Darkness Visible - The Shadow in the Collective Unconscious

In last month's article I used the 14th century story-poem, Sir Gawain and the Green Knight in my discussion. My continued reflections on the theme of death and renewal have led me back to the course I teach in British literature. As I teach different time periods, I have my students become familiar with the historical background of the period. To understand literature fully, one must see it in the context of the culture from which it comes. But at all times the best literature teaches us about our humanity. However, different time periods and movements approach our humanness from different perspectives.
Some of my students have just finished studying Alexander Pope's poem called "Essay on Man." Pope wrote during a period of the revival of classicism called the Age of Reason. During that time, the predominant theory was that all things could be worked out in the cold light of reason. Pope's essay in poetry form tries to analyze and describe mankind as he fits into the universe. He deals from an outer perspective comparing mankind to greater creatures, the divine, and lesser ones such as beasts. His poem is full of paradoxes.
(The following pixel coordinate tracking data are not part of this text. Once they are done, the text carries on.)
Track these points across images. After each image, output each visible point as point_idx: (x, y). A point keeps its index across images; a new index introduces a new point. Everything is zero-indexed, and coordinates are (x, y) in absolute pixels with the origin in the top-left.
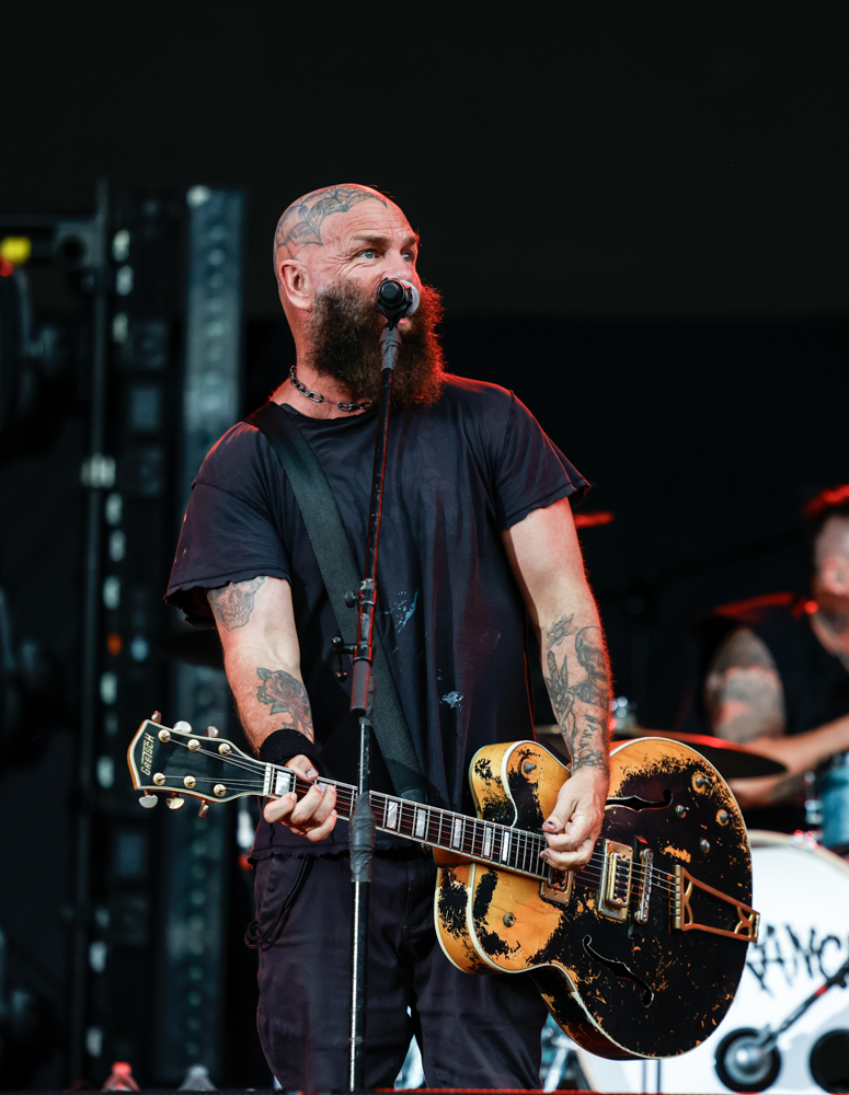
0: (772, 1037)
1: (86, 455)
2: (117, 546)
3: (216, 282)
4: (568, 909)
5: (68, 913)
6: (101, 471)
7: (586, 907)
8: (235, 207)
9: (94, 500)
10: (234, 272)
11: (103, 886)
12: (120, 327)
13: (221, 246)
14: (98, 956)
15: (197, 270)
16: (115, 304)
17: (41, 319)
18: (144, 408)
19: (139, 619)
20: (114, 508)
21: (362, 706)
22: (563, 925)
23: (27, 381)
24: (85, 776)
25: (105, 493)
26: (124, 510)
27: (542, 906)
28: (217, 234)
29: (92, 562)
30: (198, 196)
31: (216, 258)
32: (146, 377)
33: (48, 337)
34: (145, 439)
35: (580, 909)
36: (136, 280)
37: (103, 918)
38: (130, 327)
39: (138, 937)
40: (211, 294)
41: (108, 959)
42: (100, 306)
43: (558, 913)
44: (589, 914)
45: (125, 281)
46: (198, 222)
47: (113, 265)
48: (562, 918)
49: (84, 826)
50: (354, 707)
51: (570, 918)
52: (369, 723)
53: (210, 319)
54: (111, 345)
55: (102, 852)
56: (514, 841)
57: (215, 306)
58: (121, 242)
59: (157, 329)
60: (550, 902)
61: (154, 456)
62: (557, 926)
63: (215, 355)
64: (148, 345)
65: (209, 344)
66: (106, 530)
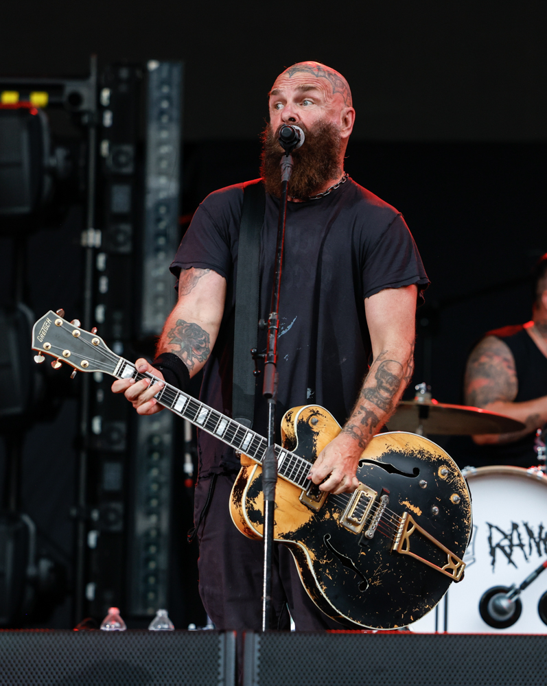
0: (517, 592)
1: (85, 228)
2: (104, 285)
3: (165, 119)
4: (318, 514)
5: (74, 512)
6: (93, 238)
7: (331, 516)
8: (177, 73)
9: (89, 254)
10: (175, 113)
11: (95, 496)
12: (105, 146)
13: (168, 98)
14: (92, 539)
15: (153, 112)
16: (102, 133)
17: (57, 142)
18: (120, 199)
19: (117, 330)
20: (101, 260)
21: (270, 392)
22: (312, 522)
23: (48, 181)
24: (84, 426)
25: (96, 251)
26: (107, 262)
27: (299, 506)
28: (165, 90)
29: (88, 294)
30: (153, 65)
31: (165, 105)
32: (121, 179)
33: (61, 153)
34: (121, 218)
35: (327, 516)
36: (114, 119)
37: (95, 515)
38: (110, 148)
39: (117, 527)
40: (161, 128)
41: (98, 540)
42: (92, 133)
43: (311, 514)
44: (333, 522)
45: (108, 119)
46: (154, 81)
47: (101, 109)
48: (312, 517)
49: (83, 457)
50: (265, 392)
51: (319, 520)
52: (274, 403)
53: (161, 143)
54: (99, 158)
55: (95, 475)
56: (287, 460)
57: (164, 135)
58: (106, 94)
59: (128, 149)
60: (306, 505)
61: (126, 228)
62: (308, 522)
63: (164, 165)
64: (123, 159)
65: (160, 159)
66: (97, 274)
Jung also dealt with the paradoxes of mankind but in a very different way. In his book, Mysterium Coniunctionis, which is a continuation of his work on the topic of medieval alchemy as a symbol of the individuation process, he talks of the symbolic meaning of salt as a catalyst in the process of one coming to know oneself and become more integrated. In his discussion he applauds Freud for calling attention to the "almost universal unconscious" when as he put it, "the danger of nationwide psychic epidemics...threatened Europe" around the time of WWII. He goes on to say:
What he [Freud] did not see was that the confrontation with the shadow is not just a harmless affair that can be settled by "reason." The shadow is the primitive who is still alive and active in civilized man, and our civilized reason means nothing to him. (Jung 253)
While Alexander Pope's lines full of paradoxes may have hinted at the shadow of mankind, they were descriptive of the predicament, but like Freud, approaching the problem of the shadow from a rational perspective, he did not give us any clues on dealing with it. Jung says that Freud underestimated the power of the shadow. In this context he was speaking of the shadow of the collective unconscious, particularly as it operates in mass-mindedness, such as the Nazi movement prior to WWII.